# Directions for this task
Restate word for word the line containing "ικανοποιηθούν όλες οι" and all remaining lines of the entries below.

▽

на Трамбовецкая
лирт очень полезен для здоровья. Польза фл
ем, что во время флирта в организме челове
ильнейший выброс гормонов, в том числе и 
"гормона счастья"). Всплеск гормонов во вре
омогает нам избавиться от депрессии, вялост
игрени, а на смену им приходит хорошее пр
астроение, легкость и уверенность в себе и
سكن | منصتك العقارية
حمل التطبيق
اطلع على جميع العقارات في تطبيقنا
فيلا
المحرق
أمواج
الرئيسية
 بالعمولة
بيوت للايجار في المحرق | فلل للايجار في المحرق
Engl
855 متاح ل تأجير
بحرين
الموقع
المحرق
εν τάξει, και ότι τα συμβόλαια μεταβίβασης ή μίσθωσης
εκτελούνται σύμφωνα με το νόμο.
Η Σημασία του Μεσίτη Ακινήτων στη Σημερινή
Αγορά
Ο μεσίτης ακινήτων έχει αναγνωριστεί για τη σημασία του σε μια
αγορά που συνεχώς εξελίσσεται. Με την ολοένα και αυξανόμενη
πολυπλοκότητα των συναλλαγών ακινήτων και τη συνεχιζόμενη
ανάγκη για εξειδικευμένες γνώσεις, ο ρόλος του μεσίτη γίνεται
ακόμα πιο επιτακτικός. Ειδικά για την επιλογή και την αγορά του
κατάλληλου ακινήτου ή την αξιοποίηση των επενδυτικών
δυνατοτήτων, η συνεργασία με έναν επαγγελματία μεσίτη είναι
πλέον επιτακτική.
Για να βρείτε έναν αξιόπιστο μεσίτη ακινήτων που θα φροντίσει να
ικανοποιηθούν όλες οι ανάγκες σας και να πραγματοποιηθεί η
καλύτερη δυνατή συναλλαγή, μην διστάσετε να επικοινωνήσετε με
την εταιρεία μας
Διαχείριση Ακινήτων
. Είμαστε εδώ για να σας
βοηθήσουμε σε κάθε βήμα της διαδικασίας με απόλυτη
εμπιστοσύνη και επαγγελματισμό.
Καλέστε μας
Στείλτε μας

△

# Response to this exercise
ικανοποιηθούν όλες οι ανάγκες σας και να πραγματοποιηθεί η
καλύτερη δυνατή συναλλαγή, μην διστάσετε να επικοινωνήσετε με
την εταιρεία μας
Διαχείριση Ακινήτων
. Είμαστε εδώ για να σας
βοηθήσουμε σε κάθε βήμα της διαδικασίας με απόλυτη
εμπιστοσύνη και επαγγελματισμό.
Καλέστε μας
Στείλτε μας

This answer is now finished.